On Aug. 12, Jon Jones poured a huge bucket of ice water on the MMA community when he pulled out of his UFC 178 grudge match with Daniel Cormier. Unfortunately, no associated charity dollars appear to be forthcoming. Only sadness.

This was supposed to be the biggest fight of 2014. Easy. The best fighter in the world in Jones against one of maybe two light heavyweights on Earth with the chops to beat him. Also, they really, really don't like each other, as evidenced by the constant trash talk, both in public and semiprivate, and the scrum that concussed an innocent backdrop at UFC 178 media day.

So yes, there's plenty of subtext and vitriol fueling this matchup. It's caustic and exciting. And fans will still get it, even if they now have to wait until Jan. 3.

But since Jones announced his ankle sprain and torn meniscus, things have grown markedly calmer. Cormier's own reaction to the news was magnanimous, almost genteel. 

Boooooo!

It shouldn't be this way. In the real world, it's the right thing to do. MMA is a lot of things, but the real world it is not, for about eleventeen hundred different reasons.
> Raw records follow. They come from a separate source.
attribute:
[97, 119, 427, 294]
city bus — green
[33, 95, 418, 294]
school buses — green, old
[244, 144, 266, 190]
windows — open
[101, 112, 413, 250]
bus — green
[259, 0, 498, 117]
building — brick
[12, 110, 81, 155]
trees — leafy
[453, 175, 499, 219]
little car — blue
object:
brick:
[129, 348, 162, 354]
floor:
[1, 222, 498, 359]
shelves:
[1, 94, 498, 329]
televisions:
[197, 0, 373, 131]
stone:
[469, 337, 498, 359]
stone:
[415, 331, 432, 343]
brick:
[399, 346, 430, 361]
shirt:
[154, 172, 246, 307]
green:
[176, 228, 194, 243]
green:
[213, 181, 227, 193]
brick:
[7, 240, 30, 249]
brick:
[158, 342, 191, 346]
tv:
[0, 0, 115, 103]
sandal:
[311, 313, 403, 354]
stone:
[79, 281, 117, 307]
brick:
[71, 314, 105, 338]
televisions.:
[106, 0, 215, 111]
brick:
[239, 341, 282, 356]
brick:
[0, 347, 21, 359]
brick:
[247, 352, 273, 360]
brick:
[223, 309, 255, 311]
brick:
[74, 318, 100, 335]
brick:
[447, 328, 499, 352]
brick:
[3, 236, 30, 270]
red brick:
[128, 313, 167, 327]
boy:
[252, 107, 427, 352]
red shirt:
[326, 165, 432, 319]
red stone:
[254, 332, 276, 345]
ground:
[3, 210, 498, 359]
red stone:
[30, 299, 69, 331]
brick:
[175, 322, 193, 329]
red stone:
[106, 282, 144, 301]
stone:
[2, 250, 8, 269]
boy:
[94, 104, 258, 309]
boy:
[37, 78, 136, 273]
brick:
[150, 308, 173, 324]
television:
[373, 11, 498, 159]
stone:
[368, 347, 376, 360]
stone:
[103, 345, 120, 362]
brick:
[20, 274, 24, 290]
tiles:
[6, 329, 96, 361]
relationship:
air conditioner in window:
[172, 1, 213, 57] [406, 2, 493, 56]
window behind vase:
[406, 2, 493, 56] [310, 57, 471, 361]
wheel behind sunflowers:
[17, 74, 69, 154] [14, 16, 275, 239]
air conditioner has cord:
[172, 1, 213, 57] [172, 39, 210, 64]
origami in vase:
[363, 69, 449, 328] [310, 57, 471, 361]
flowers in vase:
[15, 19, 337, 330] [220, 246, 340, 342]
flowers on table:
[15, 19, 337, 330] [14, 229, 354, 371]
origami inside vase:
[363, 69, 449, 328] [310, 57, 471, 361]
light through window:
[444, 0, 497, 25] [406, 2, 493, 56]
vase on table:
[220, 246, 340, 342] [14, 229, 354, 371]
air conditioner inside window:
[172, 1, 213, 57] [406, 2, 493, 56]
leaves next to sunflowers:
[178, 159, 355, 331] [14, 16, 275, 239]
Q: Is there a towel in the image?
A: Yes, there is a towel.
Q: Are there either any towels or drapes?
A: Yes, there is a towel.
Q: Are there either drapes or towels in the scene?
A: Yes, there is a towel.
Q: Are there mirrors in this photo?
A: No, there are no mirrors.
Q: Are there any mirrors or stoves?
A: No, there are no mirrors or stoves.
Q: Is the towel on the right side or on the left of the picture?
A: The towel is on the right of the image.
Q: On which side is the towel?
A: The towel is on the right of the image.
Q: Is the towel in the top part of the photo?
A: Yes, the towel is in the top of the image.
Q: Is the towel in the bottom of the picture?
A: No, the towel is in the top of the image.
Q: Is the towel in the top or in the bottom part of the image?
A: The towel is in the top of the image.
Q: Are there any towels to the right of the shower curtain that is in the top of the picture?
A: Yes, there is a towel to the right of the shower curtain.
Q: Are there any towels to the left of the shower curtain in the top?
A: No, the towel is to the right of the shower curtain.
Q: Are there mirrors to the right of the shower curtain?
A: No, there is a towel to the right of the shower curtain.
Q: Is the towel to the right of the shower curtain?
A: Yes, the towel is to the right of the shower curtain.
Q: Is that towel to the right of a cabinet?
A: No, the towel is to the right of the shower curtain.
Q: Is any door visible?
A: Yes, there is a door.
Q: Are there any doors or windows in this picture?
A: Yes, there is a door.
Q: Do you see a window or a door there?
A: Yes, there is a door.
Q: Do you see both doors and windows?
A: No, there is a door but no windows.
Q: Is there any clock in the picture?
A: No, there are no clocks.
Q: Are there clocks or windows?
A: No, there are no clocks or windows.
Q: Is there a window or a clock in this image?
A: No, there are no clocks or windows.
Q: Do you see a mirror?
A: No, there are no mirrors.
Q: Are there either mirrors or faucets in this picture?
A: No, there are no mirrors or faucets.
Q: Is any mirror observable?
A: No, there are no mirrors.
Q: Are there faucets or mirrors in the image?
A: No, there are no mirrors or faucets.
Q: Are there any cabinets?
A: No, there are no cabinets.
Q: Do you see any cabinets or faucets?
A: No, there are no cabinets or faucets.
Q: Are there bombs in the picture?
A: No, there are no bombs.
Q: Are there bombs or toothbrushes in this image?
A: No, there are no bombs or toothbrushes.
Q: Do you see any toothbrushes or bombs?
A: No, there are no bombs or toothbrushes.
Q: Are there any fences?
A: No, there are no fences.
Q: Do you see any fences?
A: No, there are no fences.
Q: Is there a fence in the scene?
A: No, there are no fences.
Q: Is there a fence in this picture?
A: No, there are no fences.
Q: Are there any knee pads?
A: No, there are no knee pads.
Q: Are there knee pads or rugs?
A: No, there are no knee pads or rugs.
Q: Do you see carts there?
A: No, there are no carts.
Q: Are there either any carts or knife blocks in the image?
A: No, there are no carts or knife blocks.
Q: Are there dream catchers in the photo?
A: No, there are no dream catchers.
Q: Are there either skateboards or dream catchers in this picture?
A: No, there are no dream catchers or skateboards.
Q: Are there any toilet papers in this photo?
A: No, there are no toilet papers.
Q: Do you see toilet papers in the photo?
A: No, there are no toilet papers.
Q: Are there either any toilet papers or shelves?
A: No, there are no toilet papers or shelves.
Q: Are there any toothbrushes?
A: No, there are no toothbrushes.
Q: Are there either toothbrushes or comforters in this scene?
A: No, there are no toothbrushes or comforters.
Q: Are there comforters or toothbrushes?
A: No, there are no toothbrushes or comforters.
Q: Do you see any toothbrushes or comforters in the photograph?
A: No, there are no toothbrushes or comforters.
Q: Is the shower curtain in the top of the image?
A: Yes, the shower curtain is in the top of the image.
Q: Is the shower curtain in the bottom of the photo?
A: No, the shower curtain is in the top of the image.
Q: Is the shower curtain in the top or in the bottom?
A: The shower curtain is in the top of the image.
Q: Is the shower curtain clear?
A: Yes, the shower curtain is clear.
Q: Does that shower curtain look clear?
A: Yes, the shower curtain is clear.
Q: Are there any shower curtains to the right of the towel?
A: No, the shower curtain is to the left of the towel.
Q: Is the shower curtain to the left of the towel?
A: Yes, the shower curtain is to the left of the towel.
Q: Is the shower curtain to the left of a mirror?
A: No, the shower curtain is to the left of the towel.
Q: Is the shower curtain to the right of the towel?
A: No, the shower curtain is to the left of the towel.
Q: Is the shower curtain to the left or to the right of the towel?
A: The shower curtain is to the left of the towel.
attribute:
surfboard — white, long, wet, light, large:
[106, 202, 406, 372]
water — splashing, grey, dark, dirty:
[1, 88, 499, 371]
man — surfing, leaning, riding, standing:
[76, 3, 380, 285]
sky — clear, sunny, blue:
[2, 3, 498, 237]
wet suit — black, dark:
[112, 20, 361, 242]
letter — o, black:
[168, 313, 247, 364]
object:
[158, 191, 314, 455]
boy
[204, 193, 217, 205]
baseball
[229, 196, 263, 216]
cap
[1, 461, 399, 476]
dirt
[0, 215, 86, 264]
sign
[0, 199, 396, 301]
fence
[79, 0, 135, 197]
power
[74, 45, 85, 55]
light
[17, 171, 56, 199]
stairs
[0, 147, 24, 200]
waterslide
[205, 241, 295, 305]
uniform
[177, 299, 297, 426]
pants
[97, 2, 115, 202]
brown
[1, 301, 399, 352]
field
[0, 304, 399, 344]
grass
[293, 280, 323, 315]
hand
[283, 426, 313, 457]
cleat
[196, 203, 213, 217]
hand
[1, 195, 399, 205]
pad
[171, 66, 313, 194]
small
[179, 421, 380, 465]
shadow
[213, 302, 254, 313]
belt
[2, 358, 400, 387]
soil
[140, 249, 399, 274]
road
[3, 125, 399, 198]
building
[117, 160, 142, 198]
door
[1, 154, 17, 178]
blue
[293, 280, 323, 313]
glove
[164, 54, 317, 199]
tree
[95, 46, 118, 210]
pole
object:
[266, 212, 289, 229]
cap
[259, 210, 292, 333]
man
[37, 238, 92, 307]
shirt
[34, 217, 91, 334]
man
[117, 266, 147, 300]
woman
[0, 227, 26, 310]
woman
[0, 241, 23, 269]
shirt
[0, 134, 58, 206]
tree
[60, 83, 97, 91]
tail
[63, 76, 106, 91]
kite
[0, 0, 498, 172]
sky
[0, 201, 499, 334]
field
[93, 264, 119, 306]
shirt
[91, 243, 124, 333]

Everyone understands that injuries are beyond anyone's control and never something an athlete wants. But does an injury mean that the hype train should be braked in its tracks? No, it does not. Especially in this case, when a cage fight was proving magnetic enough to attract the first iron filings of mainstream attention.

Jones and Cormier trade verbal barbs (NSFW).

If anything, the parties involved should use this time to further escalate the tensions. Don't let it all boil away like it was never substantive in the first place, then conveniently pick it up when the fight date gets closer again and both sides have consented to restarting verbal volleys. No one enjoys that, and it makes the dislike (real or not) less credible. So instead, it should be full steam ahead.

Should they insert themselves into every news cycle? No. But you can still keep the grudge in front of people. Just drop some hate into every interview. To wit (quotes entirely made up):

Interviewer: "Hey, Jon Jones, how's your injury rehab coming?"

Jones: "Great. Oh, and here's something interesting, I'm going to smash Daniel Cormier. He sullied my good name! He's a pretender to the throne! I apologize to all the fans out there for this delay because of my injury, but most of all, I apologize to DC for prolonging his inevitable destruction."

See? Not hard.

Jones and Cormier brawl during a media appearance.

Both guys could get teammates to carry the water for them as well. Imagine Donald Cerrone or Carlos Condit casually mentioning the matchup on behalf of their training teammate Jones. Better yet, picture Cain Velasquez, the UFC heavyweight champion and one of Cormier's best friends, weighing in on the situation. Interviewing Velasquez is like interviewing an ill-strung tennis racket. So what if Velasquez actually, you know, said something? (Quote entirely made up.)

"Fabricio Werdum is just another opponent. I have a job to do, and he's the next person in my way. It's completely unlike Daniel Cormier with Jon Jones. Man, DC hates that guy." 

Remember when Muhammad Ali challenged Joe Frazier to an impromptu fight at the Philadelphia Police Athletic League gym? Frazier no-showed, and Ali had a field day. What if Cormier dropped in on Albuquerque and pulled something like that? (Quote entirely made up.)

"JON JONES DOESN'T WANT DANIEL CORMIER! I AM THE MUHAMMAD ALI OF THIS SPORT! NOT JON JONES! JON JONES' KNEE IS FINE! HE'S SCARED! HE'S A STICK IN THE MUD AND A MICROPHONE DUD! HE DOESN'T WANT DC!" 

That's not very good smack, but you get the idea. And with all the kids crowding around him and stuff—wouldn't this be splendid?

That's the way you really build this up. Don't view Jones' injury as the wind coming out of the sails. View it as a bigger sail. Capitalize on this opportunity. Get the wind blowing again.